--- Source extract ---
-------

A similar initiative is underway at Salford Royal NHS Foundation Trust. Staff there have started working on a project that aims to improve care for patients with rare metabolic conditions.

“[These] patients are generally on quite a expensive medication regime,” says Chris Chapman, digital ecosystems lead at the organisation. “So ensuring the efficacy of medication is extremely important to us.”

Members of the metabolic medicine team identified they would be able to much better manage their patients between appointments – which can sometimes be 12 months apart – if they had access to data around general wellbeing, quality of sleep and level of activity. So they are gathering such data from devices, and then analysing it to infer pain levels and other discomfort. Where they can identify there are likely to be issues, Chapman explains, they can actually directly engage with those patients without having to wait 12 months for an appointment to find out they’ve been having problems.

Taking a different route

More broadly, Salford – which, like Cambridge, is one of the global digital exemplars – is exploring means of integrating a diverse range of medical devices with other systems, such that the data generated can be used to provide real intelligence.

The trust is working with Marand from Slovenia on an openEHR platform that would allow the trust to work with any vendor to seamlessly integrate new devices into the electronic record.

“openEHR is now our go to for interoperability,” says Chapman. “So, multiple systems, multiple solutions.” The idea is to enable the clinical teams to work with any company from anywhere in the world that is providing a digital solution that works for their patient cohort without tying them to any one vendor, says Chapman.

“If you want to work with us, you need to work to open standards, because otherwise integration becomes an industry in itself.”

However, Chapman cautions, it would be a mistake to attempt to integrate everything at once.

“It’s fine when you’re trying to integrate one service in one department, but when you look at interoperability as a scalable solution across the entire hospital or hospital group, you need to have solutions that are vendor agnostic and device agnostic.

“Solutions like openEHR provide that opportunity to work at scale and at pace to realise the benefits of doing digital healthcare.”

Overcoming obstacles

So the consensus is that integrating medical devices with hospital systems can improve care for patients, but there is still some way to go. The first problem, suggests Coscrato Bachmayr, is that medical devices used in the NHS are often not the latest technology. “I think there are lots of devices around which are not very easy to connect.”

The second problem is the hospital infrastructure. “That does not only mean you need to drill and put cables into the walls and lower ceilings, you also need space for switch covers and that is a problem in NHS hospitals because usually they are very tight on space,” explains Coscrato Bachmayr.

Money is a problem too. “You need network infrastructure at every bed space which makes the upfront investment cost huge,” he says.

Following the standards

But the biggest problem with integrating medical devices is a common one across the healthcare space: interoperability, or more accurately, a number of device manufacturers’ insistence on proprietary standards.

“Many companies still develop medical devices which basically connect to their company’s own interfacing system,” says Coscrato Bachmayr. He argues it would be beneficial in the future if every device had an HL7 interface built in. “The whole interfacing cost and complexity would shrink down.”

Daniel Johnston, clinical workflow specialist at Imprivata, suggests what is needed is a standardisation with a capability to localise. “That’s crucial and the NHS is in the perfect position to be able to drive that.”

And the prize is clear, says Johnston. “If you have interoperable devices that can speak to each other, you are looking at streamlining workflow and creating efficiency and quality. Interoperable devices create situational awareness whereby you have multiple people functioning of the same level of information. It is a single source of truth that everybody works from.”

-------

--- Data shown ---
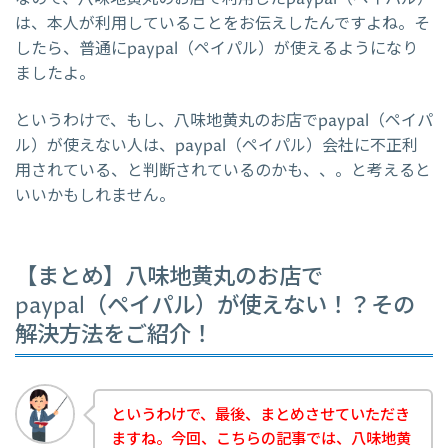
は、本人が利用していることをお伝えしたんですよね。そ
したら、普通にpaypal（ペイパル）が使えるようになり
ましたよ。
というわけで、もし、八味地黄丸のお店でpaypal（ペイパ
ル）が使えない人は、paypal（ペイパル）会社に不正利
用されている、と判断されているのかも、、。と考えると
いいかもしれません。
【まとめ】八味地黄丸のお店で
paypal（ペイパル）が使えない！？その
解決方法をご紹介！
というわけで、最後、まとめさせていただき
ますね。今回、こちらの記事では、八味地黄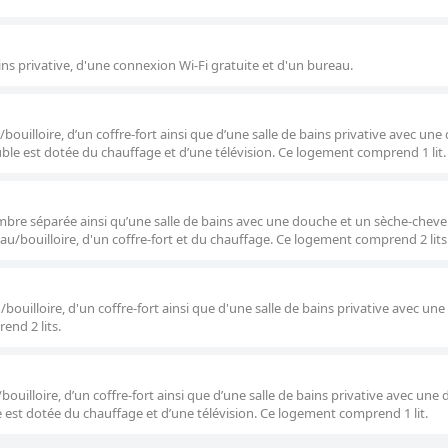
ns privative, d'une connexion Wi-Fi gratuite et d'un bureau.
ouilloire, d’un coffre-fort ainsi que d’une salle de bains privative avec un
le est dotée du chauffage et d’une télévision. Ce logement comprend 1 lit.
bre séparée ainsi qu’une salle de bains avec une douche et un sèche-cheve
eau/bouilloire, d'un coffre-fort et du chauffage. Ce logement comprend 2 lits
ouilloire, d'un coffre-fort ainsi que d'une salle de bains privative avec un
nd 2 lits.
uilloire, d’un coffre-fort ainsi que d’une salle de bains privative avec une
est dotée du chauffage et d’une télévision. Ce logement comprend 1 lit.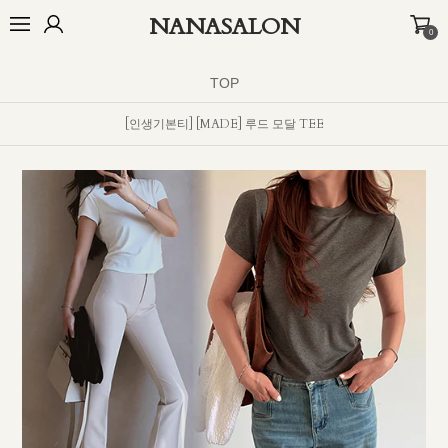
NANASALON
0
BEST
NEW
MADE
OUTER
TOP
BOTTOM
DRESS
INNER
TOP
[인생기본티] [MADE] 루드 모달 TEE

-------

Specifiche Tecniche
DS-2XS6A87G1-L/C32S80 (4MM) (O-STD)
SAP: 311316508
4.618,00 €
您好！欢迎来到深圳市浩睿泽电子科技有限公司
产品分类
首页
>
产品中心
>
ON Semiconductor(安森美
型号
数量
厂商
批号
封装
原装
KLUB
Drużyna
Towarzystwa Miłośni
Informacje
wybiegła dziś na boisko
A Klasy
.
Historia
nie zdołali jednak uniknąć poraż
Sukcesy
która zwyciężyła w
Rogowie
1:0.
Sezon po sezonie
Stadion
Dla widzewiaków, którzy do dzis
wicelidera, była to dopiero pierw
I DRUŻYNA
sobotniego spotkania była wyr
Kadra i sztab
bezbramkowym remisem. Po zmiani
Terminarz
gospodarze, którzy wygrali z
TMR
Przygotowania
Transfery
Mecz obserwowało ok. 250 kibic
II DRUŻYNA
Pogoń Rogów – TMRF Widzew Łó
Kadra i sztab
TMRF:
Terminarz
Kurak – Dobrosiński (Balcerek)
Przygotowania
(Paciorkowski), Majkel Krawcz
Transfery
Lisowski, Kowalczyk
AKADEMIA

-------

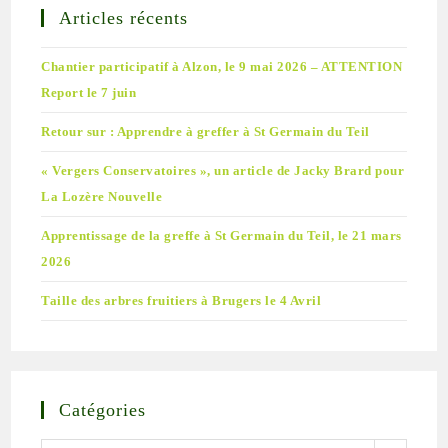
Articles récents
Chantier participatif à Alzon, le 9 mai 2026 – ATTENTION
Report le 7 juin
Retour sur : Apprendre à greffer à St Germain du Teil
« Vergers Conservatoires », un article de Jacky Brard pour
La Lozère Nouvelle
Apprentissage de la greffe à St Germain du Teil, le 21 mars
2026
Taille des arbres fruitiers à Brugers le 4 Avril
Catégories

-------

--- What you are asked to do ---
Copy out, word for word, the stretch of the article on medical device integration from "However, Chapman cautions, it" through "and device agnostic.". Work from the article on medical device integration alone and set the material aside.

--- Solution for this task ---
However, Chapman cautions, it would be a mistake to attempt to integrate everything at once.

“It’s fine when you’re trying to integrate one service in one department, but when you look at interoperability as a scalable solution across the entire hospital or hospital group, you need to have solutions that are vendor agnostic and device agnostic.